___ Abschnitt des Dokuments ___

# Neues Projekt Webcam to mpeg to vdr

## Tinitus

Hallo,

ich möchte gerne eine Webcam laufen lassen. Die Aufzeichnungen sollen dann als mpeg gespeichert werden. Dann wäre es noch cool, wenn diese ins VDR Format konvertiert werden könnten um sie dort einfacher auswerten zu können.

Die Webcam kann man z.B. mit

mplayer tv:// -tv driver=v4l:width=352:height=288:device=/dev/video0 -fps 10

ansprechen.

Wie geht die Umwandlung am Besten? Achso hier läuft ein vdr 1.7.10 mit dem neuen PES Format.

G. R.

----------

## Tinitus

 *Tinitus wrote:*   

> Hallo,
> 
> ich möchte gerne eine Webcam laufen lassen. Die Aufzeichnungen sollen dann als mpeg gespeichert werden. Dann wäre es noch cool, wenn diese ins VDR Format konvertiert werden könnten um sie dort einfacher auswerten zu können.
> 
> Die Webcam kann man z.B. mit
> ...

 

Hallo,

eine Aufnahme geht mit:

[code]mencoder tv:// -tv driver=v4l2:width=352:height=288:device=/dev/video0 -nosound -ovc lavc -o filename.avi [code]

leider gibt mencoder danach die cam nicht wieder frei.

 Also kein Strg + C möglich.

Außerdem bleibt noch das Problem der Wandlung ins vdr Format.

G. R.[/code]

----------

___ Einträge des Datensatzes ___

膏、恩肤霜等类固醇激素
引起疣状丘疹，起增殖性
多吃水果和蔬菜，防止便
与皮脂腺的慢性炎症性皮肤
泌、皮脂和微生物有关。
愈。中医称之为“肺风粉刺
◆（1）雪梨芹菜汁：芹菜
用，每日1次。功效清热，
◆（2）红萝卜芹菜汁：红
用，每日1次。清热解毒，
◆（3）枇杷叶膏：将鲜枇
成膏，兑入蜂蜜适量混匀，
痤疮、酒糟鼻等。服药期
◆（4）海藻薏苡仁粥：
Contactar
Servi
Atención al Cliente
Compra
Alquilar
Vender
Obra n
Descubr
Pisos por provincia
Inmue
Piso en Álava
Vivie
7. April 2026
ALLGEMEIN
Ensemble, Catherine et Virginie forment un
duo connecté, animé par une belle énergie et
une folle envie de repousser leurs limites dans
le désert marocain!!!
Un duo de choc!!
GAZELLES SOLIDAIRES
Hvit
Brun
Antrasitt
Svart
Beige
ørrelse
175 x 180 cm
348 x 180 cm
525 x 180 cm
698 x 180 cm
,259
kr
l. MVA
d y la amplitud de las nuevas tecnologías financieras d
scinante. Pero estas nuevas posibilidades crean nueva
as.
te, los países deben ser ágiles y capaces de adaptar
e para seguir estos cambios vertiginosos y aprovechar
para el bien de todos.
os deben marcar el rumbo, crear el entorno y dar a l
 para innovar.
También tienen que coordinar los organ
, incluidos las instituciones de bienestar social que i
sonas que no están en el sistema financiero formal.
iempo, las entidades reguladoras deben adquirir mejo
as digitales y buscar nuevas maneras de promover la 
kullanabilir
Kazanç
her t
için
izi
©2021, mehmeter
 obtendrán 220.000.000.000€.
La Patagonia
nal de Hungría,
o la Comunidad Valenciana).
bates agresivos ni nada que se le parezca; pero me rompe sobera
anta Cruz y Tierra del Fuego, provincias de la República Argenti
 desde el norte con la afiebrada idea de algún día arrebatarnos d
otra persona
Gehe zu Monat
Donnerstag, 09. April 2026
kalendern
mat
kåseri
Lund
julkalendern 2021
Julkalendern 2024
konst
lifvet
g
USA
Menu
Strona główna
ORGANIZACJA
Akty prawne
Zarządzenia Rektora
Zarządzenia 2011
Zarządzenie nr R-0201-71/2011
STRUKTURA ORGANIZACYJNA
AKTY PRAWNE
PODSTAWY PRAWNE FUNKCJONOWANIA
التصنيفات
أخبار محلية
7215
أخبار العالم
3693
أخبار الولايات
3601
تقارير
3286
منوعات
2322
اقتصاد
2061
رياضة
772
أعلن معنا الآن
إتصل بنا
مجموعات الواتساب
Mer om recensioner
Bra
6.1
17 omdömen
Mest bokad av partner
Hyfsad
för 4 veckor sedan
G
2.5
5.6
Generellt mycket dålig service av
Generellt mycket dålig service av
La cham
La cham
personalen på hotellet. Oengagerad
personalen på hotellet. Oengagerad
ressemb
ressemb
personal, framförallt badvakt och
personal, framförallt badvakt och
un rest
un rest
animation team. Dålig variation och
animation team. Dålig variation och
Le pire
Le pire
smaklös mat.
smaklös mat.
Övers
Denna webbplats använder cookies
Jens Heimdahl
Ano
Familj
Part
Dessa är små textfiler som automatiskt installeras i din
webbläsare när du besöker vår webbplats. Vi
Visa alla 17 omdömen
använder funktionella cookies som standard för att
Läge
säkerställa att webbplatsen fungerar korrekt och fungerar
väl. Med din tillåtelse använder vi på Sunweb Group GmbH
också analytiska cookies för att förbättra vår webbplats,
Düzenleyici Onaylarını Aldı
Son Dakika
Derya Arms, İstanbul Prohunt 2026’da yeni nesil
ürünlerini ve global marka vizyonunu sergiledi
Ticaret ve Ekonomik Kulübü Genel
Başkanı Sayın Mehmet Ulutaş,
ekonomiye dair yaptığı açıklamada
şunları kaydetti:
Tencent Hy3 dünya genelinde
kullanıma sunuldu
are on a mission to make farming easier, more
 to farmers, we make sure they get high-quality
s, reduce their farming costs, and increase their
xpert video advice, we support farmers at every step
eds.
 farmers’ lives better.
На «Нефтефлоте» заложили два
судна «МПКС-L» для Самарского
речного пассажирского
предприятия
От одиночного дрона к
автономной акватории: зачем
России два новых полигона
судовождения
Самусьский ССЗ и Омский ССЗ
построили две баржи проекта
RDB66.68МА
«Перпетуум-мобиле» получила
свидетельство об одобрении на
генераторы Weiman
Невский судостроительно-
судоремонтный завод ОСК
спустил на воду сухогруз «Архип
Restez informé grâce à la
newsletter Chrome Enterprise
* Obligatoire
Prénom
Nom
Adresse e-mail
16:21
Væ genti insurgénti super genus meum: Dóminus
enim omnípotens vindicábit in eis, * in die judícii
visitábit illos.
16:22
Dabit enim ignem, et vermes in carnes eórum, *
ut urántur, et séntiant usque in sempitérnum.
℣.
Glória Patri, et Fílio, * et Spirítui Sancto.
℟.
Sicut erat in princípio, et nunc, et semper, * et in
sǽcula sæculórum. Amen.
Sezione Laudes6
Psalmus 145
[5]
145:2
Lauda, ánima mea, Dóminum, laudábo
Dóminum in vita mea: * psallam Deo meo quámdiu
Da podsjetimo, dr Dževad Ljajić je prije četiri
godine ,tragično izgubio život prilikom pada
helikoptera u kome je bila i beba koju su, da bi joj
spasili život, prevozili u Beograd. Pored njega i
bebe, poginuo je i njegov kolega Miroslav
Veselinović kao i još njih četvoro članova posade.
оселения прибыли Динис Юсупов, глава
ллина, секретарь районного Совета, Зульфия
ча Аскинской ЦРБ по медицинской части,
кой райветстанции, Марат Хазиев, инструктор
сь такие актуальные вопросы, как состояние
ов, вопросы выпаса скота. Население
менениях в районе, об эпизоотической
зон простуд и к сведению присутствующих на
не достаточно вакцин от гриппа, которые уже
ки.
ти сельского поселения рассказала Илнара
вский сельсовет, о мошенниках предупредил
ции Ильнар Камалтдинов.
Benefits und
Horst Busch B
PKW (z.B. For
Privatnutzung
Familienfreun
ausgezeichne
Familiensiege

___

• Fragen zum Material
A. Beantworte bitte diese Fragen zum Forenthread über die Webcam-Aufzeichnung:
(i) Welche VDR-Version läuft laut dem Forenthread?
(ii) In welchem Format sollen die Aufzeichnungen zunächst gespeichert werden?
(iii) Welches Programm gibt nach der Aufnahme die Cam nicht wieder frei?
B. Schreibe die Zeilen der Einträge vom Beginn der Einträge bis einschließlich der Zeile mit "duo connecté, animé par une belle énergie et" neu und ersetze darin "Atención al Cliente" durch "Servicio al Cliente". Alles andere bleibt unverändert.

• Antworten pro Aufgabe
A.
(i) vdr 1.7.10 mit dem neuen PES Format
(ii) als mpeg
(iii) mencoder

B.
膏、恩肤霜等类固醇激素
引起疣状丘疹，起增殖性
多吃水果和蔬菜，防止便
与皮脂腺的慢性炎症性皮肤
泌、皮脂和微生物有关。
愈。中医称之为“肺风粉刺
◆（1）雪梨芹菜汁：芹菜
用，每日1次。功效清热，
◆（2）红萝卜芹菜汁：红
用，每日1次。清热解毒，
◆（3）枇杷叶膏：将鲜枇
成膏，兑入蜂蜜适量混匀，
痤疮、酒糟鼻等。服药期
◆（4）海藻薏苡仁粥：
Contactar
Servi
Servicio al Cliente
Compra
Alquilar
Vender
Obra n
Descubr
Pisos por provincia
Inmue
Piso en Álava
Vivie
7. April 2026
ALLGEMEIN
Ensemble, Catherine et Virginie forment un
duo connecté, animé par une belle énergie et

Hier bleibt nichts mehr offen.